CIA chief defends interrogation techniques
CIA Director John Brennan defends the agency's post-9/11 interrogation techniques following a Senate report that condemned the techniques as "brutal" and "ineffective"
CIA Director John Brennan defended his agency’s post-9/11 interrogation techniques following a Senate-issued report that it had tortured terrorist suspects in the wake of 9/11 with no security benefits to the U.S.
Although Brennan admitted that some of the CIA’s interrogation techniques were “harsh” and “abhorrent”, he insisted that they had done “most things right” at a time when there were “no easy answers”.
“Our reviews indicate that the detention and interrogation programme produces useful intelligence that helped the United States thwart attack plans, capture terrorist and save lives,” Brennan told a press conference at the CIA headquarters. “However, the cause-and-effect relationship between the use of enhanced interrogation techniques and useful information subsequently provided by the detainee is, in my view, unknowable.”

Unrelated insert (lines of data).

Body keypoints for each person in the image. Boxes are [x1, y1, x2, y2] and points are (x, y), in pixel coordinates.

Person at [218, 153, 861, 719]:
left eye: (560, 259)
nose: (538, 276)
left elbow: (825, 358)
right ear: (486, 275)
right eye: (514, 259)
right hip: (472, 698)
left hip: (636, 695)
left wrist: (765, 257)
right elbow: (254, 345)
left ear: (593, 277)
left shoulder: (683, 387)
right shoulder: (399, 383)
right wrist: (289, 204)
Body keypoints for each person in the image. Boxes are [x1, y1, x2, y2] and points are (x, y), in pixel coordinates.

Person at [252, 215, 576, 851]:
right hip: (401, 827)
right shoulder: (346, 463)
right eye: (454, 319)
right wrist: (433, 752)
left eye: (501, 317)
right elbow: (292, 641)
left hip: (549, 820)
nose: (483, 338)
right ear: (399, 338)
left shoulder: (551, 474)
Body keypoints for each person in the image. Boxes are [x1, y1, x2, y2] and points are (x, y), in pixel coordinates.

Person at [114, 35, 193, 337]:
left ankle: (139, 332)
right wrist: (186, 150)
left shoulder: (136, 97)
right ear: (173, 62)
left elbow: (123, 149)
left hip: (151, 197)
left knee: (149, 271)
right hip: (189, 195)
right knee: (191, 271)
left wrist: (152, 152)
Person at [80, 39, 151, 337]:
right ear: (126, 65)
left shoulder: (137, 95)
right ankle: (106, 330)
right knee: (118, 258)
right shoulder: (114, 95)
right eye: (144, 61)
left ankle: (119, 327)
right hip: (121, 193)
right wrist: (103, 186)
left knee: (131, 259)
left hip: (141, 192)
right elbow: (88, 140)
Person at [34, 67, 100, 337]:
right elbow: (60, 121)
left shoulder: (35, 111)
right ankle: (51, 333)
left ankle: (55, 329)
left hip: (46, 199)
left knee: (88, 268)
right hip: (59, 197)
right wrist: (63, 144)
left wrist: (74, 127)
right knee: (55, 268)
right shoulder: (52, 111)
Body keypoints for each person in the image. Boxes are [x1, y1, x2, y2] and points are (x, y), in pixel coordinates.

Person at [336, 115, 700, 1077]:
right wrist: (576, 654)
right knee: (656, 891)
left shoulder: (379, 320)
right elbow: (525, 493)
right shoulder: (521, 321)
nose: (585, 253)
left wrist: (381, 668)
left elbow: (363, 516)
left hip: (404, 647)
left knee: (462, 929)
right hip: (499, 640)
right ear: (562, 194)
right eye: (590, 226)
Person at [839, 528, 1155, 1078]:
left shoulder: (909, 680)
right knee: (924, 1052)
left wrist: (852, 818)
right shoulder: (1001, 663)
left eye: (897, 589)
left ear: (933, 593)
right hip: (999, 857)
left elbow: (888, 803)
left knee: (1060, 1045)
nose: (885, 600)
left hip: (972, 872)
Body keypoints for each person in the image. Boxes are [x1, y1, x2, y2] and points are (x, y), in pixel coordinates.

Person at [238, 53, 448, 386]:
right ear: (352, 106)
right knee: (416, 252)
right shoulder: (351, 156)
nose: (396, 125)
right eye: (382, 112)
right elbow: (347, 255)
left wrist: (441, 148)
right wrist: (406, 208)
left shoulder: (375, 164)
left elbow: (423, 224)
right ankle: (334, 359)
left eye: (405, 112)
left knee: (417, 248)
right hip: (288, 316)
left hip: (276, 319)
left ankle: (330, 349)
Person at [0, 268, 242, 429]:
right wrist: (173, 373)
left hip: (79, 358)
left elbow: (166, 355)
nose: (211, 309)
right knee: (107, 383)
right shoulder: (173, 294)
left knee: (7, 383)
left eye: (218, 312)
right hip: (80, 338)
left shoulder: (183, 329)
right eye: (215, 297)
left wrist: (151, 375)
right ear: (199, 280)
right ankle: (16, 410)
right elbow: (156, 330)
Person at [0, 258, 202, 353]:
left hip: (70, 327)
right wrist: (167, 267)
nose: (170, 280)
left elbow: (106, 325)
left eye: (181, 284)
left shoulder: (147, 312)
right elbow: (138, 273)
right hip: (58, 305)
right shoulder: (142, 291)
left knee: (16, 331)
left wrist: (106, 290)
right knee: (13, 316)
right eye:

A damning Senate report issued on Tuesday said that the CIA’s “brutal” interrogation techniques in the wake of 9/11 were ineffective in the USA’s fight against terrorism. The techniques included waterboarding, sleep deprivation, mock burials, and humiliation. Inmates were restrained by their wrists for extended periods of time and were kept in dark cells for most of their incarceration. Brennan was a senior CIA official in 2002 when the CIA’s detention and interrogation programme was implemented.
Senator Dianne Feinstein, who chaired the committee that produced the report, called for torture to be outlawed and rejected Brennan’s arguments.
“Brennan: ‘unknowable’ if we could have gotten the intel in other ways. Study shows it IS knowable: CIA had info before torture. #ReadThe Report,” she said in a tweet.
George W. Bush, who was President during the interrogation programme, has not yet commented on the report but his Vice-President at the time Dick Cheney has spoken out against the Senate report.
“The men and women of the CIA did exactly what we wanted,” he said. “We said we’ve got to go use enhanced techniques…and we’re going to find out. We’ve got Khaled Sheikh Mohammed who’s the mastermind of 9/11 and he is in our possession, we know he’s the architect. And what are we supposed to do? Kiss him on both cheeks and say please tell us what you know? Of course not..”
The United Nations and human rights organisations have called for the prosecution of US officials involved in the interrogation programme. However, an unnamed justice department told the Los Angeles Times on Wednesday that prosecutors had read the report and “did not find any new information” to reopen investigations into the mistreatment of detainees.